Since the passing of the Judicature Acts it is clear that reliance may be placed in any court upon any equitable set-off that formerly could only have been asserted in a court of equity: furthermore, counterclaims may be presented and there is no need to advance cross-claims in a separate action. But it is not *23 the case that every cross-claim may be presented as a set-off even if in amount it equals or overtops the claim. Nor does the mere fact that the cross-claim is in some way related to the transaction which gave rise to the claim serve to invest the cross-claim with the quality of set-off.
That Hanak v Green remains the law today was confirmed in the case of Geldof Metaalconstructie NV v Simon Carves Limited  EWCA Civ 667: the majority of the authorities since Hanak v Green have dealt with issues of whether a particular type of cross claim possessed by a fefendant, can be relied upon in the defence of equitable set off against a claimant’s claim. None of them have cast doubt on the fundamental position, that there must be a cross claim, “a claim”, whether advanced by separate action or more usually counterclaim, for such a question to arise.
Rule 16.6 CPR provides as follows:
16.6 Where a defendant –
(a) contends he is entitled to money from the claimant; and
(b) relies on this as a defence to the whole or part of the claim,
the contention may be included in the defence and set off against the claim, whether or not it is also a Part 20 claim.
Properly construed, it allows either a defence of legal set off (an undisputed debt) to be raised in the defence or a Part 20 counterclaim (a disputed claim for unliquidated damages) to be raised in the defence. What it does not do, is remove the necessity for a cross claim for unliquidated damages, raising a defence of equitable set off to be made by way of counterclaim, once the nature of the set off has been ascertained.
At trial the issue of Medway Oil, is commonly avoided by simply obtaining an order that the claimant has his costs and the defendant his costs, save where there might be some other reason, such as a part 36 offer to depart from that order.
It is interesting to note that the rule in Medway Oil is reflected in rule 45.29G(2): see below.
1) If in any case to which this Section applies—
(a) the defendant brings a counterclaim which includes a claim for personal injuries to which the RTA Protocol applies;
(b) the counterclaim succeeds; and
(c) the court makes an order for the costs of the counterclaim,
rules 45.29B, 45.29C, 45.29I, 45.29J, 45.29K and 45.29L shall apply.

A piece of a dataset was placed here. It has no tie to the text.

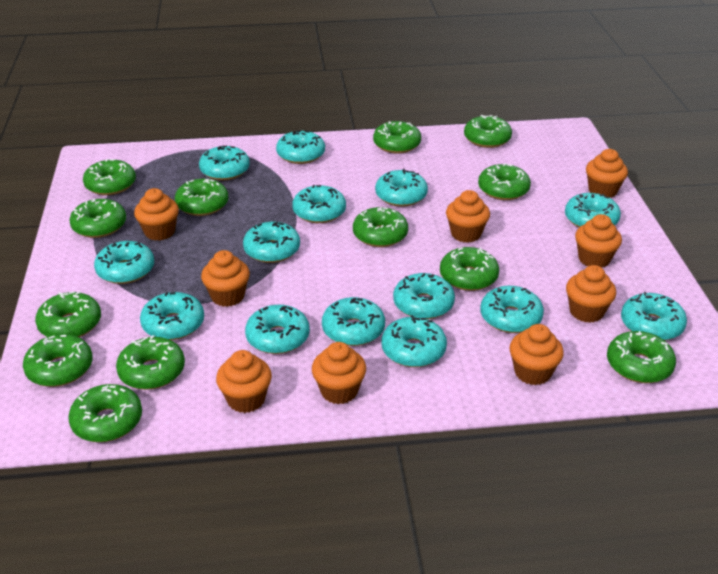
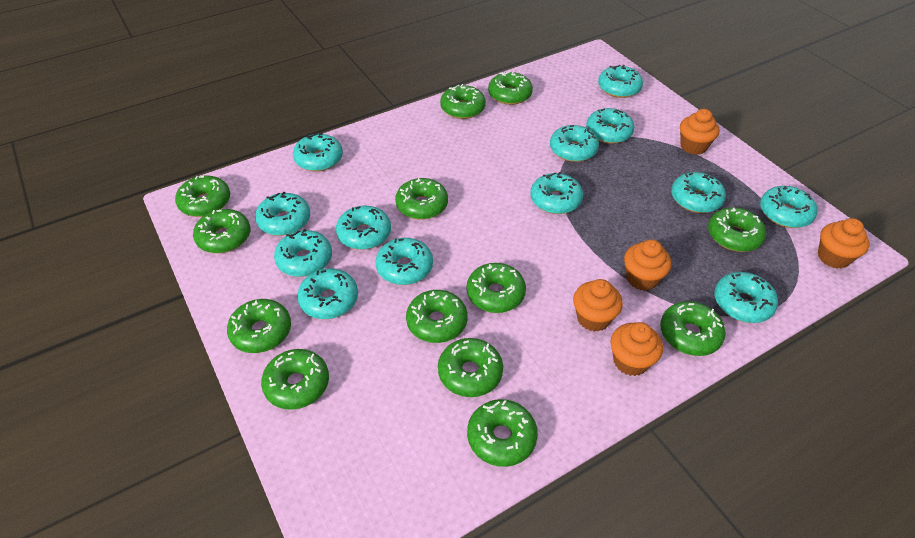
orange cupcake: 9 -> 5
turquoise donut: 14 -> 13

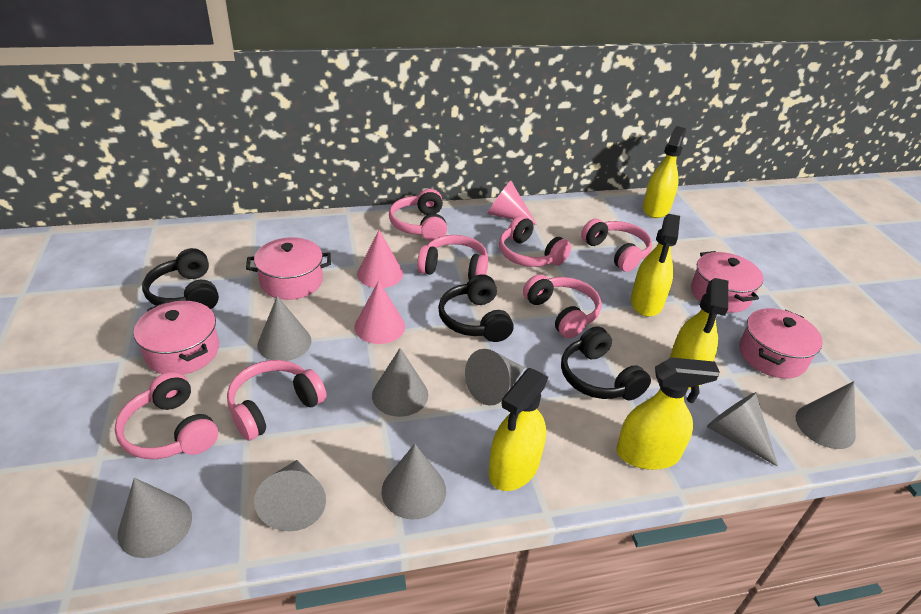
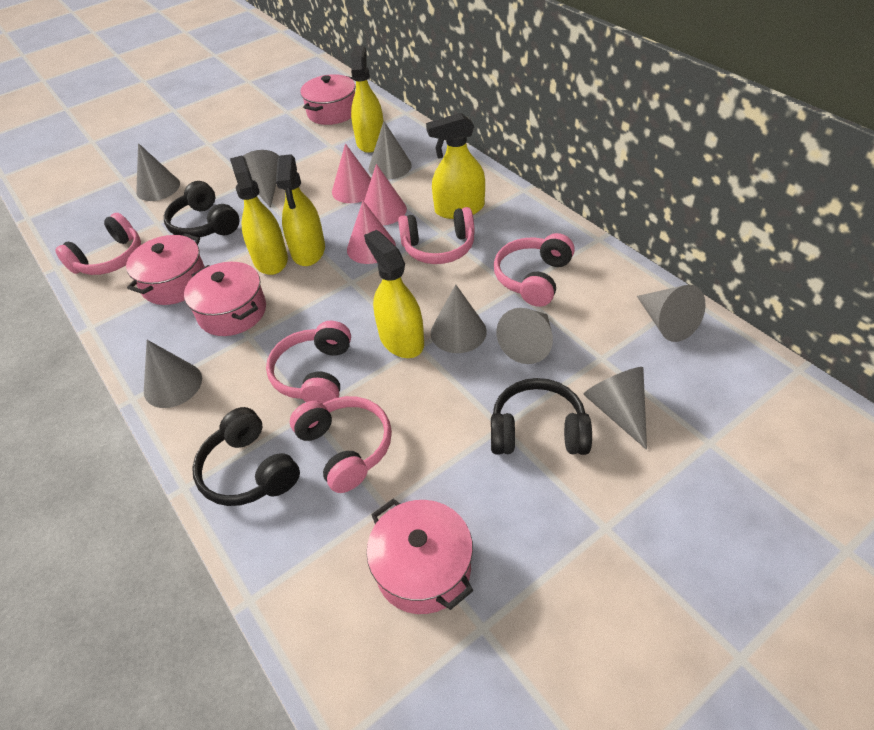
pink headphones: 7 -> 5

(2) Where a successful counterclaim does not include a claim for personal injuries—
(a) the order for costs of the counterclaim shall be for a sum equivalent to one half of the applicable Type A and Type B costs in Table 6;
(b) where the defendant—
(i) lives, works, or carries on business in an area set out in Practice Direction 45; and
(ii) instructs a legal representative who practises in that area,
the costs will include, in addition to the costs allowable under paragraph (a), an amount equal to 12.5% of those costs;
(c) if an order for costs is made pursuant to this rule, the defendant is entitled to disbursements in accordance with rule 45.29I; and
(d)where appropriate, VAT may be recovered in addition to the amount of any costs allowable under this rule.
In a case where the Defendant might have a claim for say, £15,000 of damages but without a personal injury element, the solution is to avoid bringing a counterclaim and simply to commence a fresh action, to be heard at the same time as the original one.